Record set ▸
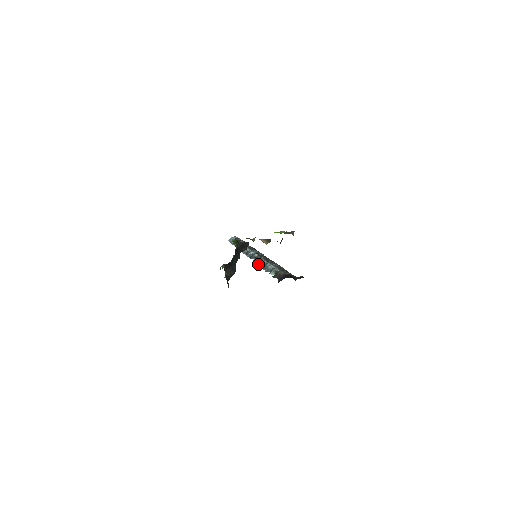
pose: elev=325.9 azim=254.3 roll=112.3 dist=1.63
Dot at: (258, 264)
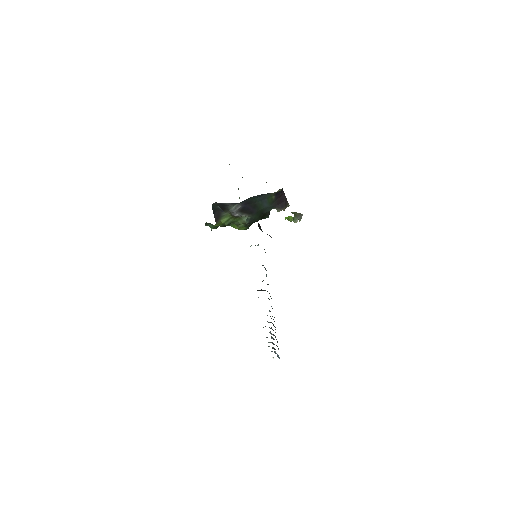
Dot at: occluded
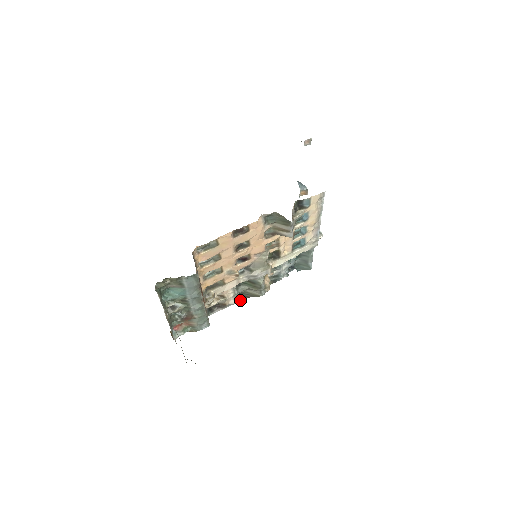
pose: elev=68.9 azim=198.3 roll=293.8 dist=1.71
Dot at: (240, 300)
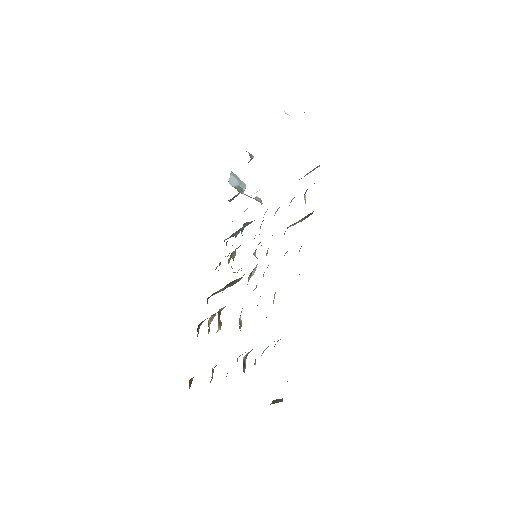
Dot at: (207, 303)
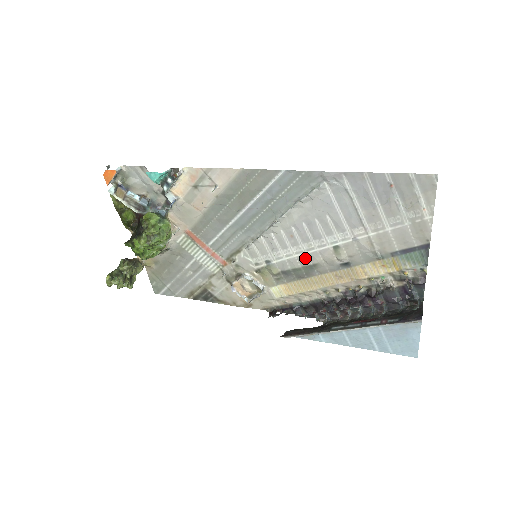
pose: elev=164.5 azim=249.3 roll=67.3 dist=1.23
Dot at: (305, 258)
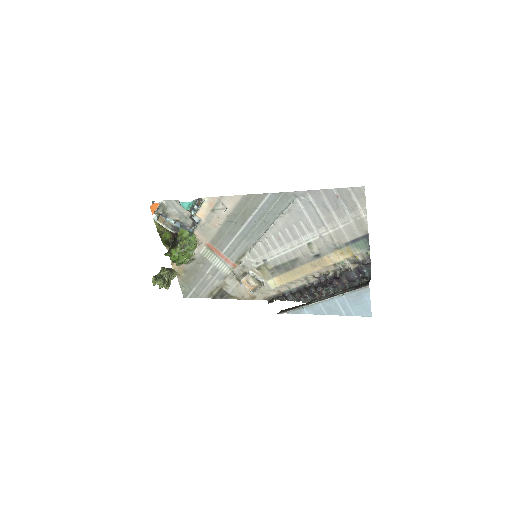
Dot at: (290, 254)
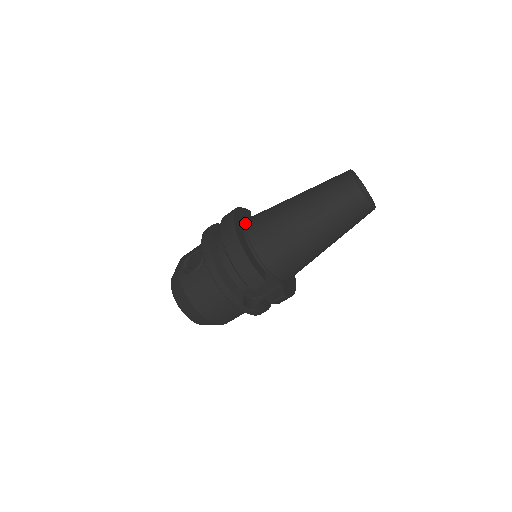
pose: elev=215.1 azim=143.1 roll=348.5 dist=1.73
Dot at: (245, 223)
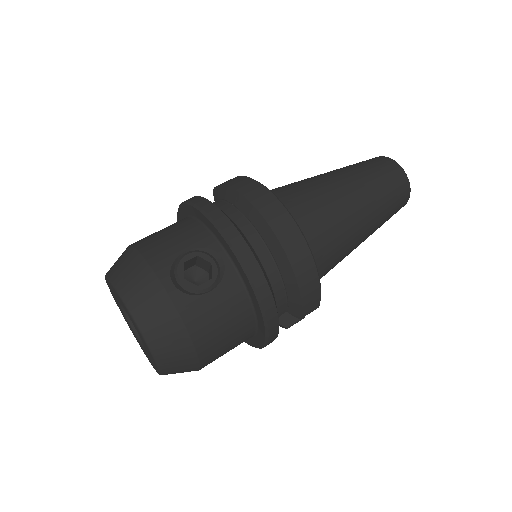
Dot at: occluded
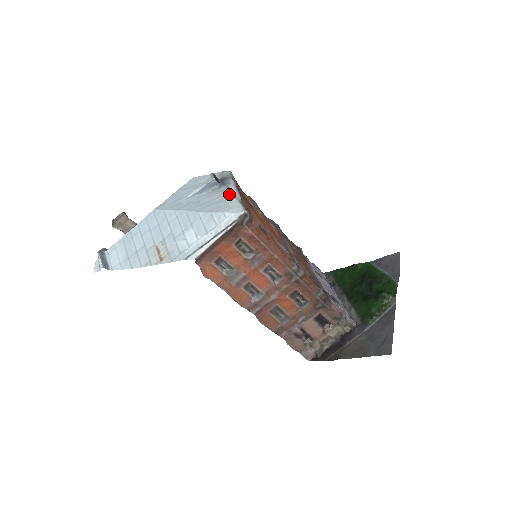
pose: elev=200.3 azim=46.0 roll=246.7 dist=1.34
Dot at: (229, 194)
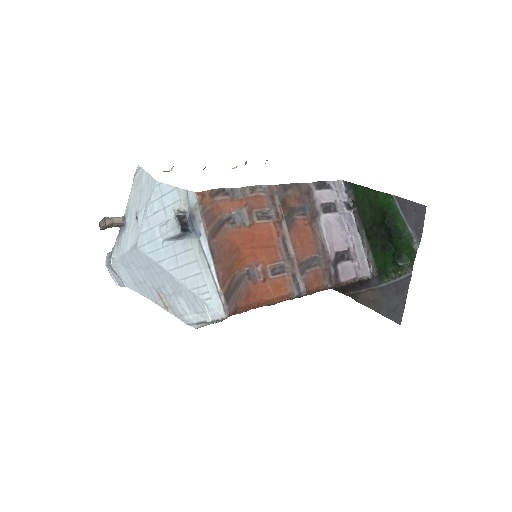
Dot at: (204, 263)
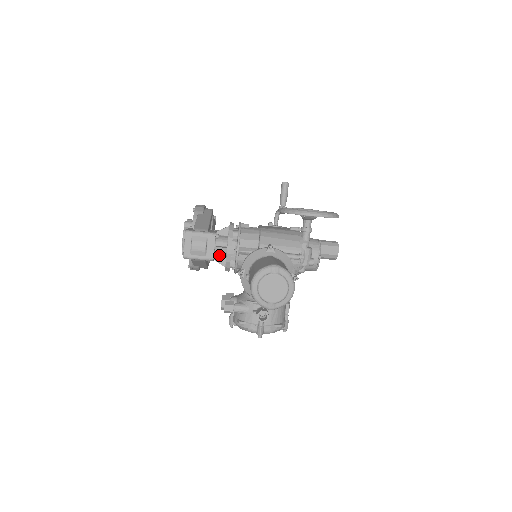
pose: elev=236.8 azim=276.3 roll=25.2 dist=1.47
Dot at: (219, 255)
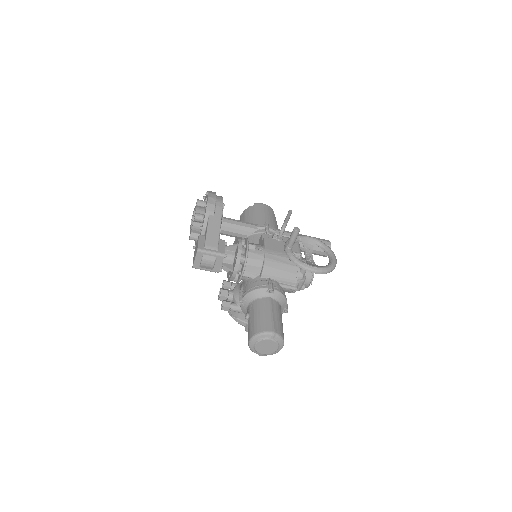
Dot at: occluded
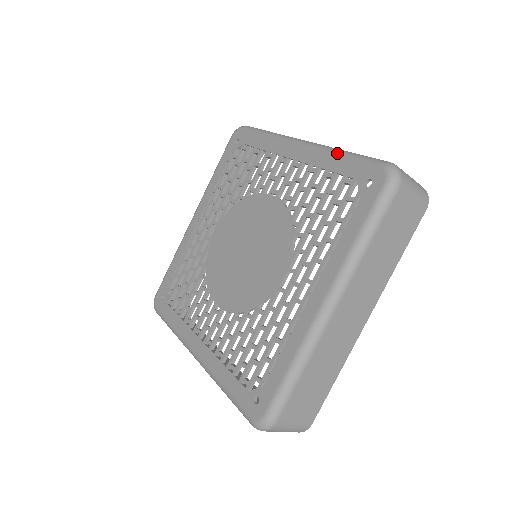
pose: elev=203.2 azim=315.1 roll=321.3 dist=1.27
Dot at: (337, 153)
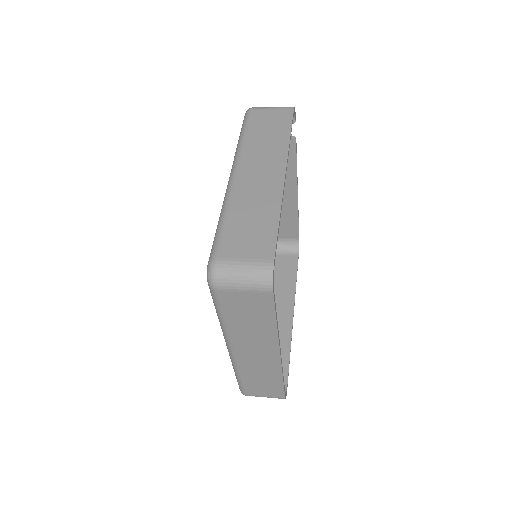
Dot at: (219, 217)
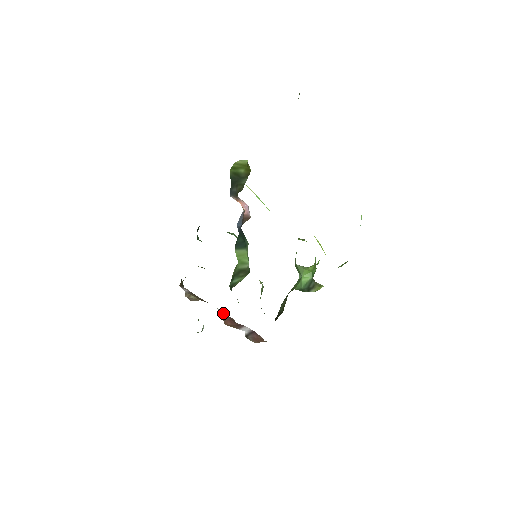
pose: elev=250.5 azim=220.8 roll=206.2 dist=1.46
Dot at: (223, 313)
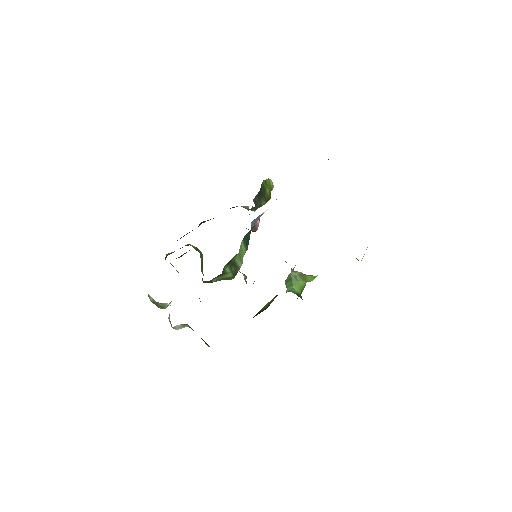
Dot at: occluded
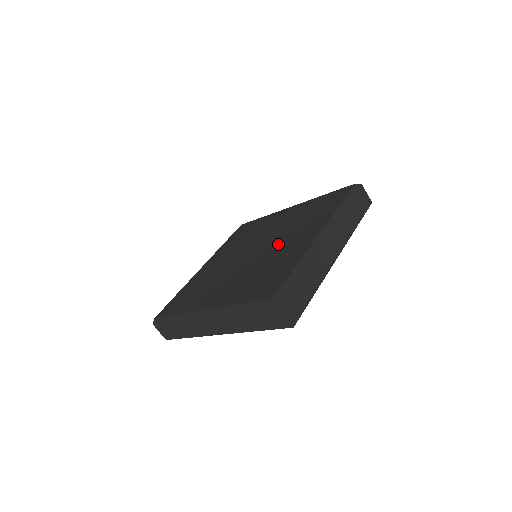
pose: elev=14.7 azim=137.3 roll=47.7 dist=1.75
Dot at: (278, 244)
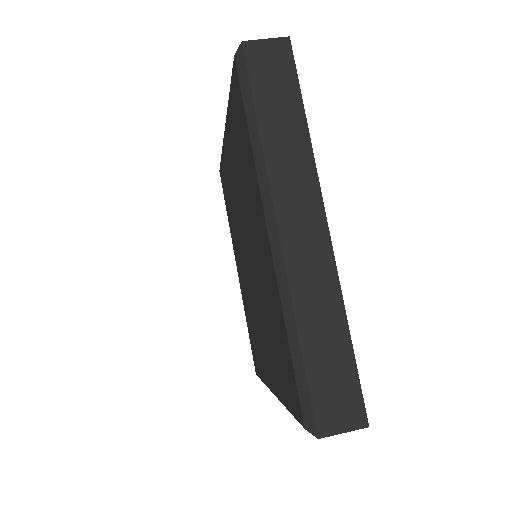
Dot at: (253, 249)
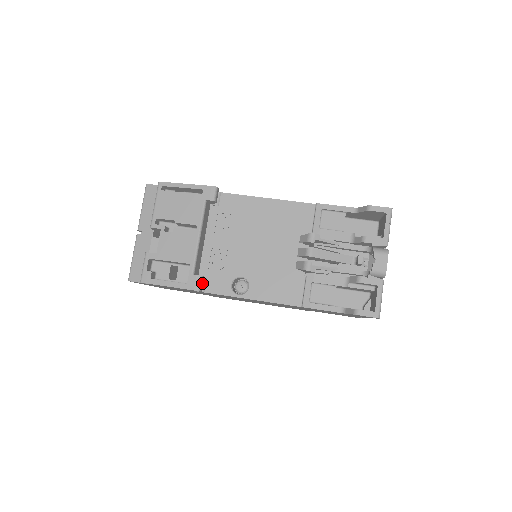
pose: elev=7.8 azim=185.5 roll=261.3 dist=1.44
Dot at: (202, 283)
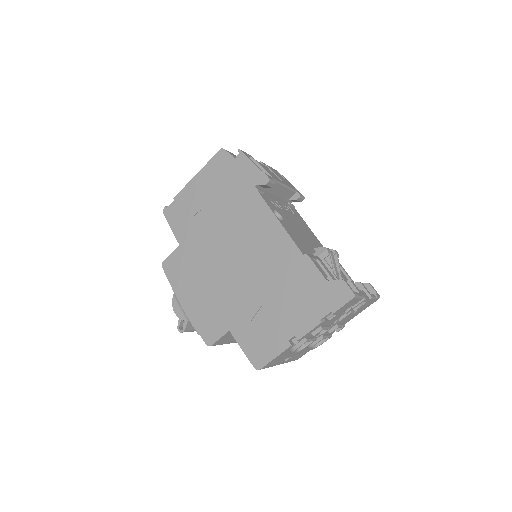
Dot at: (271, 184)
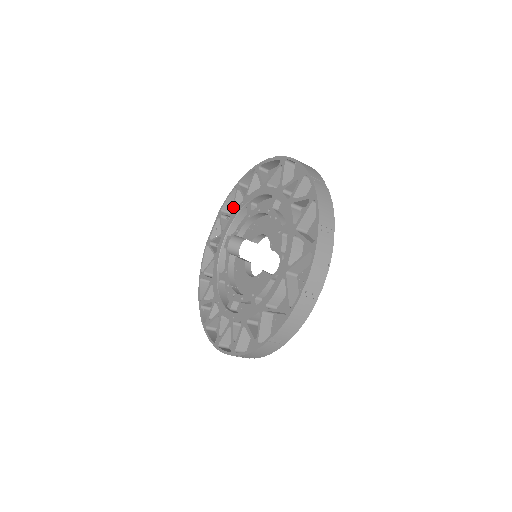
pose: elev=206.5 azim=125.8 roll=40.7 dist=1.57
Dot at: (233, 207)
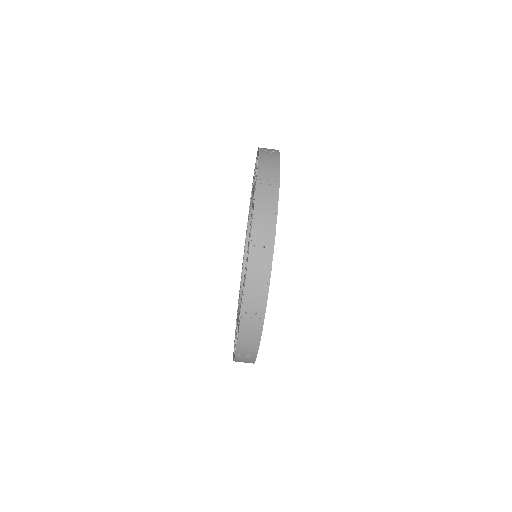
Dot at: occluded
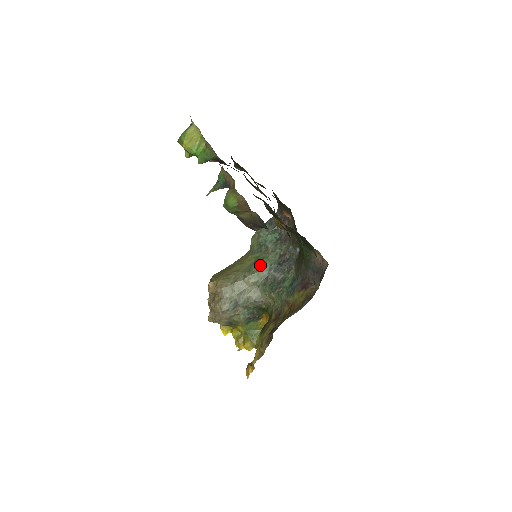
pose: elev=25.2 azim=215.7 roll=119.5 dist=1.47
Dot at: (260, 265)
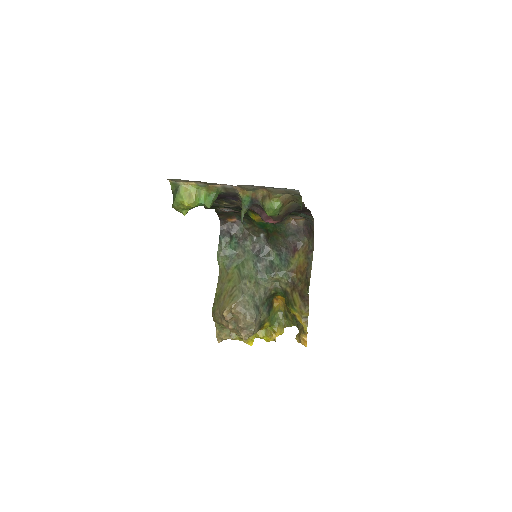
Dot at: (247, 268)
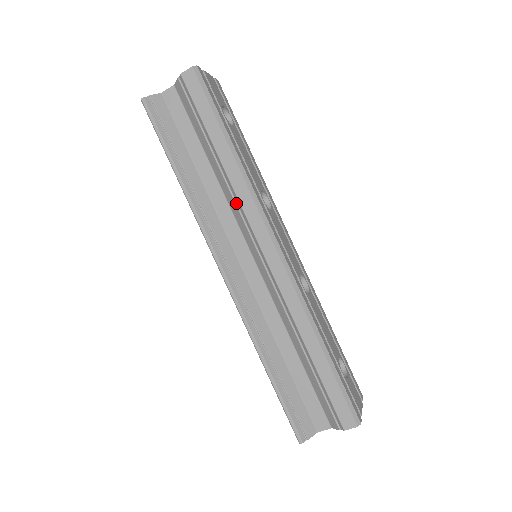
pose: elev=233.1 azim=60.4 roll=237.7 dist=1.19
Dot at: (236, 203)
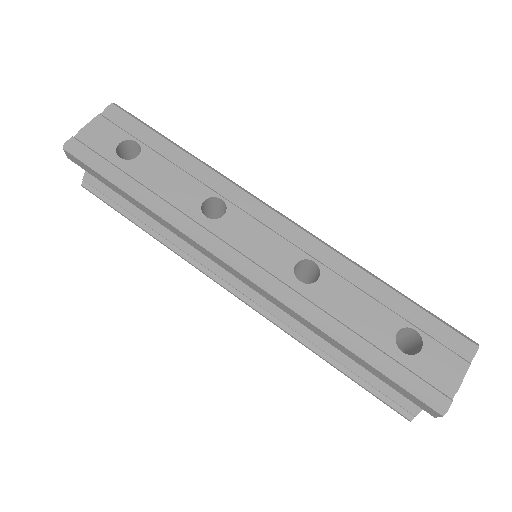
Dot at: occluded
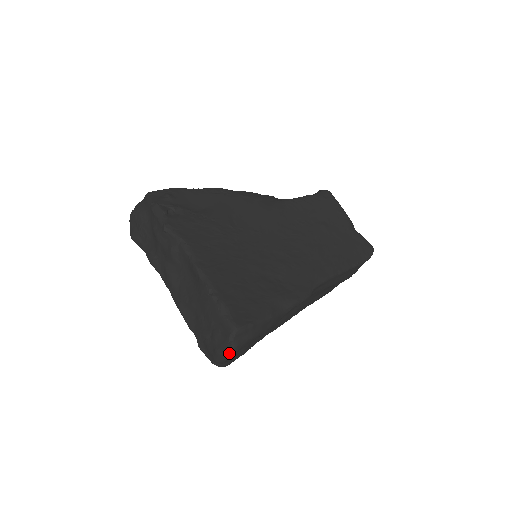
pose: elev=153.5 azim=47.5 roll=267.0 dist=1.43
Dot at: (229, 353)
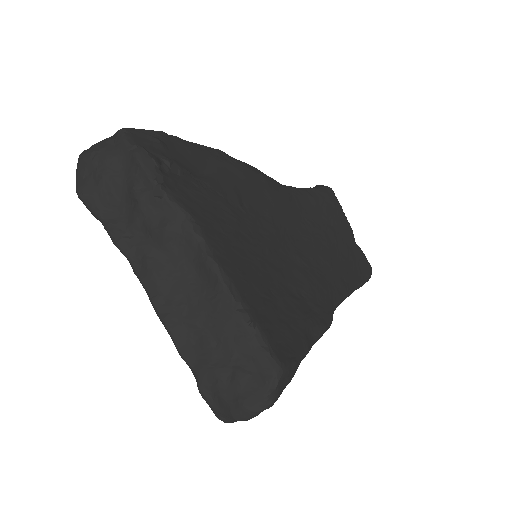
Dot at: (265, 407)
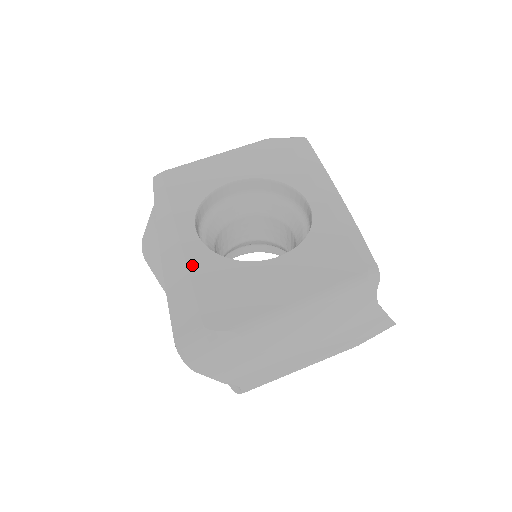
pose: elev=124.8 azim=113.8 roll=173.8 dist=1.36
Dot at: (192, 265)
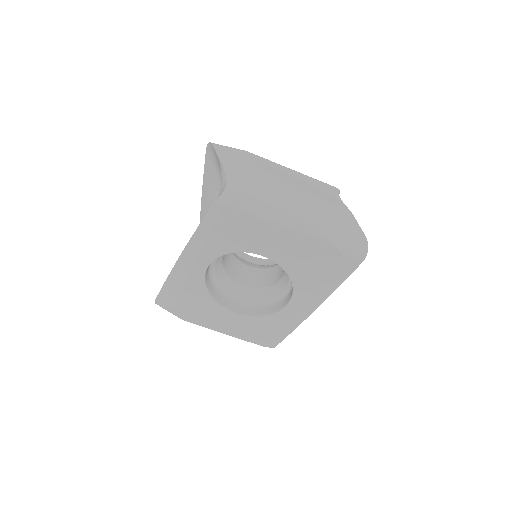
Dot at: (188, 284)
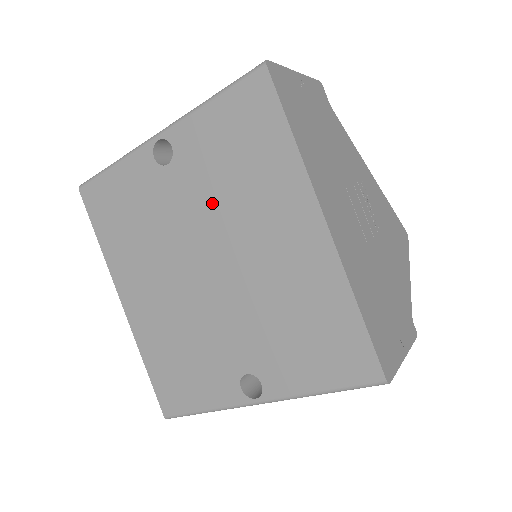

What is needed ▸ Could you reproduce the records verbatim, starting with the line that contains "pose: elev=153.5 azim=47.5" and going on through the end of the records, leaving out the pictures?

Complete answer ▸
pose: elev=153.5 azim=47.5 roll=267.0 dist=1.43
Dot at: (229, 353)
Dot at: (265, 407)
pose: elev=124.8 azim=113.8 roll=173.8 dist=1.36
Dot at: (192, 265)
Dot at: (188, 284)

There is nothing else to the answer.